Our upbringing was the pursuit of harmony in trying to figure out what the hell was going on. That’s what made it fun — that’s what made it my childhood.
In reality, parents can guide; however, each kid is on their own. Parents can try to give their child the best circumstances possible, but kids see with their own eyes. That perception guides us along the rest of our journey.
What we can do right now is appreciate our families, and do our part to reciprocate the love. Everybody is trying their best.
I remember when my brother changed. He came home one weekend and was a different person. Or was I?
The anger seemed to disappear. We didn’t just tolerate each other anymore — we were close.
Last summer Duke and I went on a trip to see some of his buddies in London. First, we decided to visit Paris.
We were staying in Montmartre, a beautiful suburb of Paris in the northern part of the city. We arrived at around 2:30 pm and went out in search of a restaurant.
This was the first trip the two of us had ever taken, just us. It was the beginning of a test — how tolerant could we be of one another to keep the peace?
We slowly walked the backstreets of the medieval district. The dry summer sun filled the afternoon streets with a luminous glow. There were no spacious bistros or vast boulevards on this side of the hill. It was just us two, taking in the stillness of the neighborhood.
We found a restaurant in a small courtyard with flowers hanging from a signpost in the middle as if the scene of a Cézanne oil painting. A shadow concealed the restaurant and made it wonderfully appealing, a refuge for travelers of a bygone age.
I poked my head to look inside and asked if they were serving lunch.
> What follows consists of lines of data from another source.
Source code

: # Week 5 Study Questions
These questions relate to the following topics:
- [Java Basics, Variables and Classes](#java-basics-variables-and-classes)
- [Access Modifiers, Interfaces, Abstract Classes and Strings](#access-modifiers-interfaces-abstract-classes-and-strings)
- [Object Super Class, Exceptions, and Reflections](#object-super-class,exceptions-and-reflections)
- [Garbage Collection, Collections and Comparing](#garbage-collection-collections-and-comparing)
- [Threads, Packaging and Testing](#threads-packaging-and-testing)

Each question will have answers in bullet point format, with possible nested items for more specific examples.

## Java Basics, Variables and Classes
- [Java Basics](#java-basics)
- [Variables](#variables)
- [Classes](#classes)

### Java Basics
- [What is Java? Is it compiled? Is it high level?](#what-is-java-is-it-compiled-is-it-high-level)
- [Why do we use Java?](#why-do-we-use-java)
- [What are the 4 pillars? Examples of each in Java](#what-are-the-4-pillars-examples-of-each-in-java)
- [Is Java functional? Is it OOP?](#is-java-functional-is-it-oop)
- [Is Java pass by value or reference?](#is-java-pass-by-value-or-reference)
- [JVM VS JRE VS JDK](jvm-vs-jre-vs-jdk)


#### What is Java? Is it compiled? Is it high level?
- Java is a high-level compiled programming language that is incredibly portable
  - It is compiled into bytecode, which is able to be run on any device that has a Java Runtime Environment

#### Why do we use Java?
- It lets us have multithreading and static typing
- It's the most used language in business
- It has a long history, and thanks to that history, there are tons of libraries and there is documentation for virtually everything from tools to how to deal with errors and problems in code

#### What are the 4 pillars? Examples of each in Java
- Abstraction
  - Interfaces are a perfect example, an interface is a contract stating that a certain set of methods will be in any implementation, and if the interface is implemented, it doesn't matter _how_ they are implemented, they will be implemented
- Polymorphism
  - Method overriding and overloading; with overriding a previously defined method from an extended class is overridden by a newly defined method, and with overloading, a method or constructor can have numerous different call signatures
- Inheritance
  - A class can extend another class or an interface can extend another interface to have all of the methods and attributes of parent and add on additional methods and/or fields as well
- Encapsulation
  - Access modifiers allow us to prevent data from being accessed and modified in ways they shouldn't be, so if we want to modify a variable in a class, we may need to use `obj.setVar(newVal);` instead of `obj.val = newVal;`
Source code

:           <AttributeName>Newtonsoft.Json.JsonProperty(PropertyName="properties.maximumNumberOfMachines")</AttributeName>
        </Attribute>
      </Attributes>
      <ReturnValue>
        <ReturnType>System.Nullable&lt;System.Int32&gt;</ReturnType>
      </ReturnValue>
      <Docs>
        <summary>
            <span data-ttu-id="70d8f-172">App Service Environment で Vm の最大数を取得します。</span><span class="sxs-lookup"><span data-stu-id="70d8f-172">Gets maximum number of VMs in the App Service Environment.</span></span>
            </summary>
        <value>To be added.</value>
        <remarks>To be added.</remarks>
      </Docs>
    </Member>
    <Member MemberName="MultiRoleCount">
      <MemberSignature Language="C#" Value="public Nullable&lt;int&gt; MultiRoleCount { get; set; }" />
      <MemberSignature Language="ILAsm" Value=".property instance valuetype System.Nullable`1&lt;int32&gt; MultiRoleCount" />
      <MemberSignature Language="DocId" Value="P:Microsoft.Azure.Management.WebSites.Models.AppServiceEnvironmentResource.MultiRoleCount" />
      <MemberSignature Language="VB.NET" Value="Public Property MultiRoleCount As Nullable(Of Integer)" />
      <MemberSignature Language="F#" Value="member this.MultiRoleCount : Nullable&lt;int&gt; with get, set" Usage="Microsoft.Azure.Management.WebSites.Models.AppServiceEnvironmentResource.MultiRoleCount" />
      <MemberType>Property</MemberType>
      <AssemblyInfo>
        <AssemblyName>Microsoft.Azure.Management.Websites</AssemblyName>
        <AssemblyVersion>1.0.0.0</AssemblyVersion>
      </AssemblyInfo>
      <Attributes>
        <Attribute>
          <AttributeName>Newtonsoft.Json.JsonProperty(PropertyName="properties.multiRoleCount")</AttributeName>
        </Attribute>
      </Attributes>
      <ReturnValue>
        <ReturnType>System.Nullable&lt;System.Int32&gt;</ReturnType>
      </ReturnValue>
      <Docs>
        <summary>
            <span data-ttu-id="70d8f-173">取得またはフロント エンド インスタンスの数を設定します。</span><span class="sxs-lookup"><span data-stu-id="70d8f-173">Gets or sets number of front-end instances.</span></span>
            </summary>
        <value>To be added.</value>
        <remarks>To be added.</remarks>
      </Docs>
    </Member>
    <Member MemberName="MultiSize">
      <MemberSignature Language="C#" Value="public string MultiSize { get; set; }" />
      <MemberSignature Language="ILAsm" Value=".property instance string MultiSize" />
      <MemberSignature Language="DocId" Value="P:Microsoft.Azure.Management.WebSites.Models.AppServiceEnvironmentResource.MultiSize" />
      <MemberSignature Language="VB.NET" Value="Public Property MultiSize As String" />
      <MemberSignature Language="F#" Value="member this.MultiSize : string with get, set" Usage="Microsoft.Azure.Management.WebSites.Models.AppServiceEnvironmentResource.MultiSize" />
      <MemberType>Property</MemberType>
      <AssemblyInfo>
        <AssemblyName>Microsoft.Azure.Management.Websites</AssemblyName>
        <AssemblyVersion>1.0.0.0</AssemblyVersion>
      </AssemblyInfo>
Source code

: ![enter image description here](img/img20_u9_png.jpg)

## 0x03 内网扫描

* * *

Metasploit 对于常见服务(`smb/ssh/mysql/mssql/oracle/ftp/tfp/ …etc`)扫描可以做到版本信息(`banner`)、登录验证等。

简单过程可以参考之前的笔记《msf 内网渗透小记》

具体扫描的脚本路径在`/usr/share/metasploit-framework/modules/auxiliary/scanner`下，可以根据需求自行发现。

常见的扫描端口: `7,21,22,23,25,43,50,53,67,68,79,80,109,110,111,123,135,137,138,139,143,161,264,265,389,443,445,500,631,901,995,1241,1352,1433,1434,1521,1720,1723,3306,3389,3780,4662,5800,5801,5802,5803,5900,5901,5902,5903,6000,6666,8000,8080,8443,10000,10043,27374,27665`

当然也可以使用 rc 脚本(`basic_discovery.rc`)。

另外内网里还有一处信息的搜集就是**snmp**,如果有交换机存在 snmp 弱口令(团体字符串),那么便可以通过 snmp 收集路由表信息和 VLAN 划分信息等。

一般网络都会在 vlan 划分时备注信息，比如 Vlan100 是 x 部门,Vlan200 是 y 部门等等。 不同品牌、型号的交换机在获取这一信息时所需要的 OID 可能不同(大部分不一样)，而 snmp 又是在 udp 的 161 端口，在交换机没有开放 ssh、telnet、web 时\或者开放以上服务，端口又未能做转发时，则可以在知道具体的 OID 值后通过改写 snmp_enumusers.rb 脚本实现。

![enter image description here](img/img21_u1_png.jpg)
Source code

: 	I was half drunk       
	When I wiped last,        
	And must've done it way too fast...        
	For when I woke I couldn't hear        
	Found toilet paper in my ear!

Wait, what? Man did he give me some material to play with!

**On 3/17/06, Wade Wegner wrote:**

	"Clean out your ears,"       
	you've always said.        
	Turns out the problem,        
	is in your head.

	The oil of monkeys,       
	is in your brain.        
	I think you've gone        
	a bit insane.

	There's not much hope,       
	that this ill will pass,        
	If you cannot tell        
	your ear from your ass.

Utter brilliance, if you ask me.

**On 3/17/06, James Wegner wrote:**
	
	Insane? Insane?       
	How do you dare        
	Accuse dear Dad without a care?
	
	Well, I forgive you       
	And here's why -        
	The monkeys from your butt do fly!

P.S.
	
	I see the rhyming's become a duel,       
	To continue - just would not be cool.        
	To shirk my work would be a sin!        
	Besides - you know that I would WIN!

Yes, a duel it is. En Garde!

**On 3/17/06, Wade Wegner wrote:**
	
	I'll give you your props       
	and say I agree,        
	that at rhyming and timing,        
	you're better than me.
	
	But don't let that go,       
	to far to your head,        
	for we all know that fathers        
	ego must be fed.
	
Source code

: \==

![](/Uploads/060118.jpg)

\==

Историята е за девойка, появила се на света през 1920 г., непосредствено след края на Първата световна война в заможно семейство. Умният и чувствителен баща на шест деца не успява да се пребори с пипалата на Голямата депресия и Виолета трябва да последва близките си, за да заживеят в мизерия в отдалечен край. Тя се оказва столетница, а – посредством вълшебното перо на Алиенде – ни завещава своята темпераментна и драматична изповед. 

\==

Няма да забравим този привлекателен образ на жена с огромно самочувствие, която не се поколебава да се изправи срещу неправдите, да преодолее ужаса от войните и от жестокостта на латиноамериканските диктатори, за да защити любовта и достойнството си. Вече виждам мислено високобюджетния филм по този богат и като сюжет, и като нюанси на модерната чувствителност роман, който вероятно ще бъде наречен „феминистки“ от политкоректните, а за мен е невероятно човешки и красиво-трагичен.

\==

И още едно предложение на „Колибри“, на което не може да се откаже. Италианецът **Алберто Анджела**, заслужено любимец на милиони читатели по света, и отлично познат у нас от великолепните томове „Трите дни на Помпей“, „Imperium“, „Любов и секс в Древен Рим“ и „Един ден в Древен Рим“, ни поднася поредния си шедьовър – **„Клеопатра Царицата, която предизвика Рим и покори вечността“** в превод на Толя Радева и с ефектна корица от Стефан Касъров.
The restaurant was rustic and dark to keep it welcoming from the summer heat.
There were wine barrels and glass bottles against one wall, a small, exposed kitchen where everything was wooden and copper, and a few tables and stools set up in the middle of the room.
We decided to sit outside in the shade and watch the courtyard come alive. We had a fresh garden salad, a basket of bread, and a plate of mozzarella cheese, drowned in olive oil, vinegar, salt, and pepper. It was exactly what we needed.
People sauntered through as if with nowhere to be. They came and went as we drained a few glasses of wine.
I’m grateful for this moment — the courtyard froze in time and occupies a place in my heart.
As brothers, we’re experiencing this world on the same plane, developing our perspectives based on our individual experiences. To have a sibling is to have somebody in your corner, no matter what. Nobody chooses their family. We decide how to be family.
This moment we’re living through is another arrow to craft and cherish, to carry with me through the trials of life — my arrows of youth — for with these memories, no enemy is too great.